El aumento de costes está empujando a consumidores y empresas hacia alternativas como el vehículo eléctrico, al tiempo que presiona a los gobiernos para acelerar sus planes de transición energética.
Récord de demanda de vehículos eléctricos
El impacto ya se refleja en el sector automovilístico. El Salón Internacional del Automóvil de Bangkok registró 132.951 reservas, equivalente al 21 % del objetivo anual de ventas de Tailandia, con un claro predominio de fabricantes chinos en el segmento eléctrico.
BYD prevé alcanzar 1,5 millones de ventas internacionales en 2026, frente a los 1,3 millones estimados anteriormente, impulsado por el aumento de la demanda global. En 2025, la compañía exportó cerca de 1,05 millones de vehículos de nueva energía, un 151 % más interanual.
Los analistas destacan que este crecimiento responde a un cambio estructural, especialmente en el sudeste asiático, donde el acceso a modelos eléctricos más asequibles está acelerando la sustitución de combustibles fósiles.
Renovables como prioridad estratégica
La crisis ha intensificado el giro hacia energías renovables en la región. El presidente surcoreano, Lee Jae-myung, ha vinculado directamente el conflicto con la necesidad de acelerar la transición energética, en paralelo a medidas de emergencia como el control de precios y el aumento del uso de la energía nuclear.

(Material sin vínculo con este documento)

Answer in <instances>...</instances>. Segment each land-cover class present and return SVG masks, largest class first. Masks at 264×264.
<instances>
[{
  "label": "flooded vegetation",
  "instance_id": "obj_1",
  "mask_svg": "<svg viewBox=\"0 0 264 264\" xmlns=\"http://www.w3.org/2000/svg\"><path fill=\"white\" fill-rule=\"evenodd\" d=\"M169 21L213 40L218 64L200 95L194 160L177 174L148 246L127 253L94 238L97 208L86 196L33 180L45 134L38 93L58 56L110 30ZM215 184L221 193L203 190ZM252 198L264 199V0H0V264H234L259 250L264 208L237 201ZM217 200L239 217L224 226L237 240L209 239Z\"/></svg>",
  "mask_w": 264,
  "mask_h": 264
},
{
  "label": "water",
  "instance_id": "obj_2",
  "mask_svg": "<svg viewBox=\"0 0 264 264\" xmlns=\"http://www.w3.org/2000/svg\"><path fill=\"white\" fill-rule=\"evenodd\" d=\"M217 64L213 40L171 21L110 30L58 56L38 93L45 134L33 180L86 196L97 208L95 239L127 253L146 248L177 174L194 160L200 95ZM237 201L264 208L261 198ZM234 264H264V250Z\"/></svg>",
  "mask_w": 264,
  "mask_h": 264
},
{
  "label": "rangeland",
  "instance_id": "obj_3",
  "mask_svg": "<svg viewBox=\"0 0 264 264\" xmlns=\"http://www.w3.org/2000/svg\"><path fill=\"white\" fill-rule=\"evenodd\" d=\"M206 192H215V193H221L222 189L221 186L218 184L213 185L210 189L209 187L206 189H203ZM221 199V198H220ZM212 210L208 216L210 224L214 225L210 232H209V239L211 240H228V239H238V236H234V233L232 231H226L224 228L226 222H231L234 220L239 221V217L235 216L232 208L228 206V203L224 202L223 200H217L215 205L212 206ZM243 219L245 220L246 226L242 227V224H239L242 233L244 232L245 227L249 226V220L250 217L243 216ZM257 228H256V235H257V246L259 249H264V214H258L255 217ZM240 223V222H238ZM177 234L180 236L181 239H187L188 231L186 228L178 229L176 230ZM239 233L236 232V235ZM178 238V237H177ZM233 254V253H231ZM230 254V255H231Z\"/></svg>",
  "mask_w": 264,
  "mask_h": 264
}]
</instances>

Desde la AIE, su director ejecutivo Fatih Birol anticipa una aceleración en la adopción de energías limpias, que pasan a considerarse no solo una herramienta climática, sino también un elemento clave de seguridad energética.
Países como Indonesia, Vietnam o Camboya están impulsando proyectos solares, geotérmicos y nucleares, mientras que Filipinas, Tailandia e Indonesia planean desarrollar capacidad nuclear en la próxima década. A corto plazo, el carbón está ganando peso frente al gas, aunque las renovables consolidan su papel estratégico.
Un cambio con vocación de permanencia
El impacto del conflicto podría tener efectos duraderos más allá de su resolución. El enviado climático chino, Liu Zhenmin, ha señalado que la crisis ha acelerado la decisión de avanzar hacia una transición energética más rápida en todos los niveles de gobierno.
El escenario apunta a un reposicionamiento estructural del sistema energético asiático, en el que la seguridad de suministro y la autonomía energética refuerzan el papel de las energías limpias y las tecnologías eléctricas.